According to Inuit elder Simon Awa, deputy minister of the environment for Nunavut Territory, Baffin Island "used to have 10 months of winter. Now in some cases we are down to eight or maybe six months."

Because the Earth's convection systems push warm air away from the equator toward the Arctic, the northern latitudes experience greater temperature increases than the lower latitudes. The Inuit are essentially experiencing the temperature increases created by our fossil fuel consumption and energy choices.

In March 2009 my expedition partner, Tyler Fish, and I will attempt to become the first Americans to ski unsupported to the North Pole, "the hardest trek on the planet," according to Canadian polar explorer Richard Weber, a veteran of six similar expeditions. By midcentury this expedition may not be possible. The area of summer sea ice on the Arctic Ocean has decreased steadily since satellite records began in 1979. Since 2000 summer sea ice extent has reached record or near record lows almost every year, including another record low set in September.

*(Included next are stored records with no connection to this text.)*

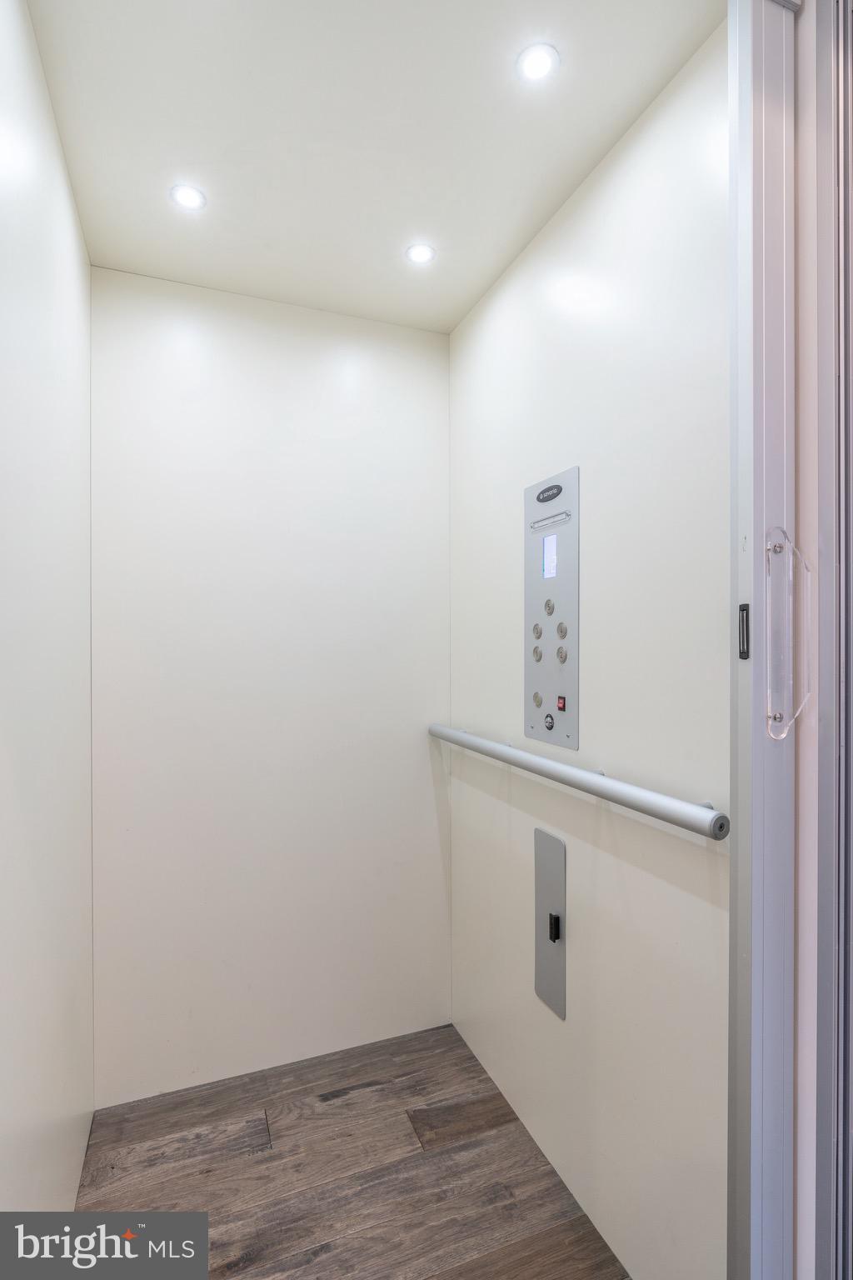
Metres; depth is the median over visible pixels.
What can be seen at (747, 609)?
strike plate
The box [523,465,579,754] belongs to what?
control panel
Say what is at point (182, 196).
ceiling light
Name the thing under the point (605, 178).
right wall
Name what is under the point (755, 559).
door frame
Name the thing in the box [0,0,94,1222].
left wall
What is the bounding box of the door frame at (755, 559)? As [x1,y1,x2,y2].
[728,1,799,1279]
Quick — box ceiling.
[24,0,724,334]
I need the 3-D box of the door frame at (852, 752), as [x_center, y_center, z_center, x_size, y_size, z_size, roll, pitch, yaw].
[0.696,0.140,0.822,0.151,2.525,0.383,0,0,-22]
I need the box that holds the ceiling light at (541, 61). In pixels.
[515,43,559,81]
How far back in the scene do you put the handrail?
1.34 m
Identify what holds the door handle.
attached to the door frame at (755, 559)
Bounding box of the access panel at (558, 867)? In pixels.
[534,826,566,1019]
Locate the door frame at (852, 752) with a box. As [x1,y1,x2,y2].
[811,1,852,1276]
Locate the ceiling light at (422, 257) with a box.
[405,242,436,264]
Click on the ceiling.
(274, 232)
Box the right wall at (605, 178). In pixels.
[448,15,731,1274]
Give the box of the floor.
[69,1022,632,1279]
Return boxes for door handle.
[764,525,812,739]
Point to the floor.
(277, 1098)
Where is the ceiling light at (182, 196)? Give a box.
[169,184,206,210]
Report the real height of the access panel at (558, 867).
0.454 m
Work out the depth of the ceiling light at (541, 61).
1.24 m
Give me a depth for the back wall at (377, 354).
2.07 m
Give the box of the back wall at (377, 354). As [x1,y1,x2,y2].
[88,265,451,1103]
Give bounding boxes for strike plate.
[737,602,750,659]
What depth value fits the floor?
1.66 m
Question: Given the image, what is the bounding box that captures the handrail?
[429,723,729,842]
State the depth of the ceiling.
1.39 m

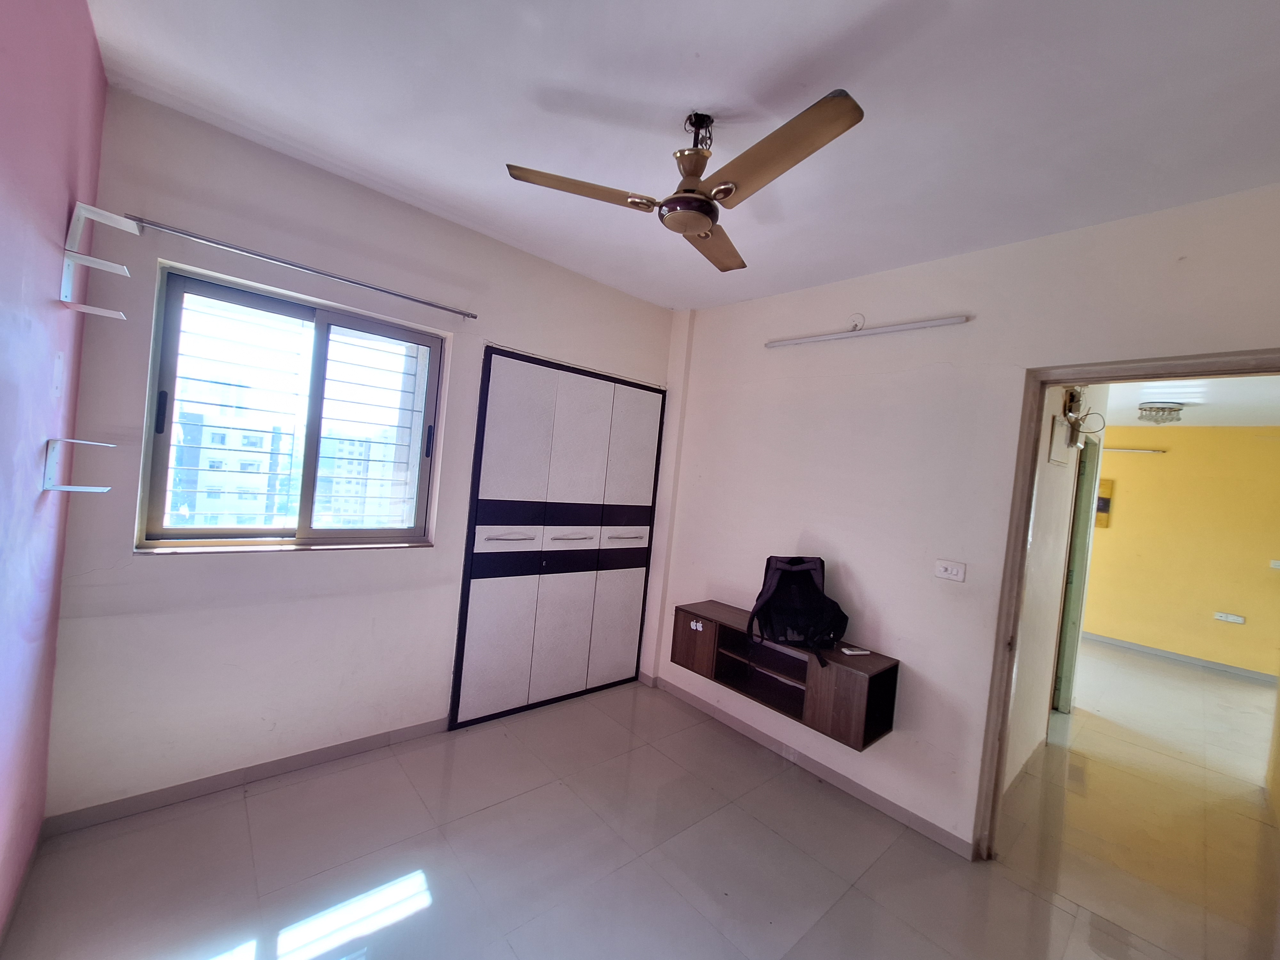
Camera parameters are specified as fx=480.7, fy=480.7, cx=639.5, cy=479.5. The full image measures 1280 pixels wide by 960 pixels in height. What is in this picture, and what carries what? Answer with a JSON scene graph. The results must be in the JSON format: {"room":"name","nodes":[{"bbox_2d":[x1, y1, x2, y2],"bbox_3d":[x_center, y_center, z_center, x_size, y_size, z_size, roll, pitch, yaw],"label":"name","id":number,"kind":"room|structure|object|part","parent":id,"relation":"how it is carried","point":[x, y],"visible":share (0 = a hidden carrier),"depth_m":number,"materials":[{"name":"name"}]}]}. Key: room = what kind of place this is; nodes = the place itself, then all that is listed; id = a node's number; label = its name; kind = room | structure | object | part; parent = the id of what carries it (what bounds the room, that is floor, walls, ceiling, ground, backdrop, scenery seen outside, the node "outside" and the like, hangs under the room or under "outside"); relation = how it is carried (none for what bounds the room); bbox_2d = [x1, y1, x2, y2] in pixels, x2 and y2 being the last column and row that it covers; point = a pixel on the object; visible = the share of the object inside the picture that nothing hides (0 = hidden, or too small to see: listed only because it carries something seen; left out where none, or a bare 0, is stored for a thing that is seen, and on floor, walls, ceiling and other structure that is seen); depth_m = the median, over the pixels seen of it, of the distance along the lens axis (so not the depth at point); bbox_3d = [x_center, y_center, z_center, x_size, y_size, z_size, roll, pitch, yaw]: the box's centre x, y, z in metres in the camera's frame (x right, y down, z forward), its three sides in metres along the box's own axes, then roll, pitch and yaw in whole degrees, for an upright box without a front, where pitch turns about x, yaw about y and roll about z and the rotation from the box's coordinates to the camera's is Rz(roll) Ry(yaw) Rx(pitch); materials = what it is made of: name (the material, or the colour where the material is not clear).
{"room":"bedroom","nodes":[
{"label":"bedroom","id":0,"kind":"room"},
{"bbox_2d":[0,0,106,946],"bbox_3d":[-0.952,0.057,0.388,0.165,2.810,3.621,4,1,-42],"label":"pink wall","id":1,"kind":"structure","parent":0,"point":[93,52],"depth_m":1.30,"materials":[{"name":"pink paint"}]},
{"bbox_2d":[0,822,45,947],"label":"baseboard","id":2,"kind":"structure","parent":1,"relation":"attached to","point":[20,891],"depth_m":1.52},
{"bbox_2d":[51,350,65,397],"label":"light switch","id":3,"kind":"object","parent":1,"relation":"attached to","point":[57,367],"visible":0.98,"depth_m":1.45,"materials":[{"name":"white plastic"}]},
{"bbox_2d":[42,436,115,493],"bbox_3d":[-1.668,-0.042,1.447,0.125,0.160,0.090,4,1,-42],"label":"wall shelf","id":4,"kind":"object","parent":1,"relation":"attached to","point":[88,488],"visible":0.99,"depth_m":1.41,"materials":[{"name":"white metal"}]},
{"bbox_2d":[60,203,135,315],"bbox_3d":[-1.702,-0.678,1.518,0.144,0.299,0.170,4,1,-42],"label":"wall shelf","id":5,"kind":"object","parent":1,"relation":"attached to","point":[125,227],"visible":0.99,"depth_m":1.50,"materials":[{"name":"white"}]},
{"bbox_2d":[44,85,679,825],"bbox_3d":[-0.912,0.032,2.834,3.225,2.734,0.191,4,1,-42],"label":"back wall","id":6,"kind":"structure","parent":0,"point":[189,571],"depth_m":2.08,"materials":[{"name":"paint"}]},
{"bbox_2d":[43,715,450,834],"bbox_3d":[-1.609,1.315,2.248,1.461,0.079,0.014,4,1,-42],"label":"baseboard","id":7,"kind":"structure","parent":6,"relation":"attached to","point":[300,762],"depth_m":2.08,"materials":[{"name":"grey tile"}]},
{"bbox_2d":[141,263,446,552],"bbox_3d":[-1.550,-0.247,2.305,1.100,1.153,0.140,4,1,-42],"label":"window","id":8,"kind":"structure","parent":6,"relation":"in","point":[168,423],"depth_m":2.24,"materials":[{"name":"clear glass"}]},
{"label":"handle","id":9,"kind":"part","parent":8,"relation":"part of","materials":[{"name":"black plastic"}]},
{"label":"handle","id":10,"kind":"part","parent":8,"relation":"part of","materials":[{"name":"metal"}]},
{"bbox_2d":[125,211,477,318],"bbox_3d":[-1.377,-0.923,2.177,1.286,0.041,0.084,4,1,-42],"label":"curtain rod","id":11,"kind":"object","parent":6,"relation":"attached to","point":[462,313],"visible":0.98,"depth_m":2.02,"materials":[{"name":"silver metal"}]},
{"bbox_2d":[451,345,665,729],"bbox_3d":[-0.463,0.355,3.180,1.379,2.180,0.197,4,1,-42],"label":"built-in wardrobe","id":12,"kind":"object","parent":6,"relation":"in","point":[504,428],"visible":0.99,"depth_m":3.01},
{"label":"handle","id":13,"kind":"part","parent":12,"relation":"part of","materials":[{"name":"metal"}]},
{"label":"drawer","id":14,"kind":"part","parent":12,"relation":"part of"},
{"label":"handle","id":15,"kind":"part","parent":12,"relation":"part of","materials":[{"name":"metal"}]},
{"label":"handle","id":16,"kind":"part","parent":12,"relation":"part of","materials":[{"name":"silver metal"}]},
{"bbox_2d":[0,644,1279,959],"bbox_3d":[2.220,1.753,2.814,8.483,0.100,5.260,4,1,-42],"label":"floor","id":17,"kind":"structure","parent":0,"point":[425,921],"depth_m":1.94,"materials":[{"name":"beige tile"}]},
{"bbox_2d":[85,0,1279,309],"bbox_3d":[0.302,-1.234,1.372,3.351,0.109,3.949,4,1,-42],"label":"ceiling","id":18,"kind":"structure","parent":0,"point":[674,302],"depth_m":1.55,"materials":[{"name":"white paint"}]},
{"bbox_2d":[503,90,866,272],"bbox_3d":[0.190,-1.020,1.587,0.925,0.355,0.926,5,1,-12],"label":"ceiling fan","id":19,"kind":"object","parent":18,"relation":"hanging from","point":[690,227],"visible":0.99,"depth_m":1.51,"materials":[{"name":"metal"}]},
{"bbox_3d":[-0.190,-0.944,1.590,0.437,0.042,0.355,4,1,-42],"label":"blade","id":20,"kind":"part","parent":19,"relation":"part of","materials":[{"name":"brown metal"}]},
{"bbox_3d":[0.270,-0.910,1.883,0.449,0.041,0.335,4,1,-42],"label":"blade","id":21,"kind":"part","parent":19,"relation":"part of","materials":[{"name":"brown metal"}]},
{"bbox_3d":[0.356,-0.903,1.385,0.282,0.053,0.551,4,1,-42],"label":"blade","id":22,"kind":"part","parent":19,"relation":"part of","materials":[{"name":"brown metal"}]},
{"bbox_2d":[648,183,1279,855],"bbox_3d":[1.323,0.270,2.494,0.146,2.727,3.570,4,1,-42],"label":"right wall","id":23,"kind":"structure","parent":0,"point":[822,539],"depth_m":2.38,"materials":[{"name":"white paint"}]},
{"bbox_2d":[665,599,899,750],"bbox_3d":[0.729,1.010,2.680,0.332,0.363,1.242,4,1,-42],"label":"wall cabinet","id":24,"kind":"object","parent":23,"relation":"attached to","point":[868,692],"visible":0.85,"depth_m":2.49,"materials":[{"name":"brown wood"}]},
{"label":"cabinet door","id":25,"kind":"part","parent":24,"relation":"part of","materials":[{"name":"brown wood"}]},
{"bbox_2d":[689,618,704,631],"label":"sticker","id":26,"kind":"object","parent":24,"relation":"attached to","point":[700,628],"visible":0.98,"depth_m":2.97,"materials":[{"name":"white plastic"}]},
{"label":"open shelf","id":27,"kind":"part","parent":24,"relation":"part of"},
{"bbox_2d":[749,553,852,668],"bbox_3d":[0.835,0.643,2.517,0.422,0.487,0.444,4,1,-42],"label":"backpack","id":28,"kind":"object","parent":24,"relation":"on","point":[812,568],"visible":0.99,"depth_m":2.46,"materials":[{"name":"black fabric"}]},
{"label":"cabinet door","id":29,"kind":"part","parent":24,"relation":"part of","materials":[{"name":"brown wood"}]},
{"bbox_2d":[838,645,871,655],"bbox_3d":[1.074,0.855,2.407,0.153,0.017,0.061,5,0,-18],"label":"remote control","id":30,"kind":"object","parent":24,"relation":"on","point":[849,652],"visible":0.99,"depth_m":2.39,"materials":[{"name":"white plastic"}]},
{"bbox_2d":[647,673,973,855],"bbox_3d":[0.818,1.542,2.801,0.014,0.079,2.223,4,1,-42],"label":"baseboard","id":31,"kind":"structure","parent":23,"relation":"attached to","point":[928,827],"depth_m":2.57,"materials":[{"name":"tile"}]},
{"bbox_2d":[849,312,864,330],"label":"junction box","id":32,"kind":"object","parent":23,"relation":"attached to","point":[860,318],"visible":0.98,"depth_m":2.63,"materials":[{"name":"white plastic"}]},
{"bbox_2d":[764,313,970,347],"bbox_3d":[1.159,-0.808,2.645,0.062,0.056,1.121,4,1,-42],"label":"tube light","id":33,"kind":"object","parent":23,"relation":"attached to","point":[920,324],"visible":0.98,"depth_m":2.53,"materials":[{"name":"white plastic"}]},
{"bbox_2d":[933,558,966,581],"bbox_3d":[1.459,0.426,2.263,0.018,0.088,0.115,4,1,-42],"label":"light switch","id":34,"kind":"object","parent":23,"relation":"attached to","point":[949,568],"visible":0.97,"depth_m":2.26,"materials":[{"name":"white plastic"}]},
{"bbox_2d":[973,349,1279,860],"bbox_3d":[1.878,0.643,1.807,0.178,2.143,0.977,4,1,-42],"label":"door frame","id":35,"kind":"structure","parent":23,"relation":"in","point":[1082,377],"depth_m":2.06,"materials":[{"name":"brown wood"}]},
{"bbox_2d":[1005,386,1103,789],"bbox_3d":[2.771,0.413,3.244,3.126,2.688,0.135,4,1,-42],"label":"hallway wall","id":36,"kind":"structure","parent":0,"point":[1048,657],"depth_m":2.85,"materials":[{"name":"white paint"}]},
{"bbox_2d":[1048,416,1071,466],"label":"electrical panel","id":37,"kind":"object","parent":36,"relation":"attached to","point":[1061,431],"visible":0.97,"depth_m":2.80,"materials":[{"name":"white"}]},
{"bbox_2d":[1051,428,1100,713],"bbox_3d":[3.135,0.723,3.620,0.811,2.132,0.221,4,1,-42],"label":"hallway door","id":38,"kind":"structure","parent":36,"relation":"in","point":[1077,628],"depth_m":3.59,"materials":[{"name":"green paint"}]},
{"bbox_2d":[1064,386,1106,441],"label":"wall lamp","id":39,"kind":"object","parent":36,"relation":"attached to","point":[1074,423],"visible":0.96,"depth_m":2.91,"materials":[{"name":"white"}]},
{"bbox_2d":[1081,425,1279,677],"bbox_3d":[6.074,0.704,5.639,0.143,2.692,4.368,4,1,-42],"label":"yellow wall","id":40,"kind":"structure","parent":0,"point":[1170,469],"depth_m":5.40,"materials":[{"name":"yellow paint"}]},
{"bbox_2d":[1095,478,1113,527],"bbox_3d":[5.542,0.276,5.956,0.040,0.575,0.418,4,1,-42],"label":"picture","id":41,"kind":"object","parent":40,"relation":"attached to","point":[1106,501],"visible":0.4,"depth_m":5.83},
{"bbox_2d":[1104,446,1166,454],"bbox_3d":[5.726,-0.354,5.747,0.087,0.054,0.825,4,1,-42],"label":"light","id":42,"kind":"object","parent":40,"relation":"attached to","point":[1108,450],"visible":0.91,"depth_m":5.63,"materials":[{"name":"white metal"}]},
{"bbox_2d":[1082,631,1277,683],"bbox_3d":[6.204,2.029,5.260,0.017,0.087,3.800,4,1,-42],"label":"baseboard","id":43,"kind":"structure","parent":40,"relation":"attached to","point":[1246,673],"depth_m":5.38,"materials":[{"name":"grey tile"}]},
{"bbox_2d":[1213,610,1245,623],"bbox_3d":[6.364,1.488,5.192,0.015,0.081,0.197,4,1,-42],"label":"wall socket","id":44,"kind":"object","parent":40,"relation":"attached to","point":[1230,619],"visible":0.98,"depth_m":5.19,"materials":[{"name":"white plastic"}]},
{"bbox_2d":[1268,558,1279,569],"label":"light switch","id":45,"kind":"object","parent":40,"relation":"attached to","point":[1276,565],"visible":0.99,"depth_m":4.92,"materials":[{"name":"white plastic"}]},
{"bbox_2d":[1101,375,1279,428],"bbox_3d":[4.682,-0.764,4.058,5.157,0.110,3.768,4,1,-42],"label":"hallway ceiling","id":46,"kind":"structure","parent":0,"point":[1116,415],"depth_m":4.21,"materials":[{"name":"white paint"}]},
{"bbox_2d":[1136,401,1184,423],"bbox_3d":[4.904,-0.622,4.535,0.323,0.141,0.316,4,1,-42],"label":"ceiling light","id":47,"kind":"object","parent":46,"relation":"attached to","point":[1156,410],"visible":1,"depth_m":4.47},
{"label":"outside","id":48,"kind":"structure","parent":0,"visible":0},
{"bbox_2d":[169,403,294,528],"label":"apartment building","id":49,"kind":"structure","parent":48,"point":[255,466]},
{"bbox_2d":[315,430,400,525],"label":"apartment building","id":50,"kind":"structure","parent":48,"point":[343,463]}
]}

The ice and snow of the Arctic Ocean, Greenland and Antarctic are the earth's primary reflectors of sun energy. The melting of these areas creates a positive feedback spiral. In this spiral, melting white ice or snow reveals more areas of dark-colored water and land. These dark surfaces attract more sun energy, thereby increasing temperatures and further increasing melting.

Reduced sea ice extent does not tell the whole story. "Twenty years ago the ice was 8 to 12 feet thick, now it's 3 to 6 feet thick," Weber said in a recent interview. "In 2006 the weather was 15 to 20 degrees warmer. We had whiteouts and warm weather, in other words, May weather in April."

Our North Pole '09 expedition will traverse 500 miles of this dynamic and threatened environment. Skiing hundreds of miles over ice rubble through weeks of whiteout conditions in 40-below zero temperatures while pulling 200-pound sleds can seem like a daunting task. The expedition will require Tyler and me to engage our mental and physical capacities to the fullest. At some points we will have to focus all of our positive energy on moving our sleds just a few meters at a time. Tapping into our greater potentials is a significant attraction to such undertakings.

Via satellite phone we will post daily audio, photo and text updates on our web site. It is our hope that this live connection with the Arctic Ocean and our ambitious journey will inspire people to approach the challenges of life and climate change one positive step at a time.

John Huston (WCAS99) is a polar expeditioner who splits his time between Chicago and Ely, Minn.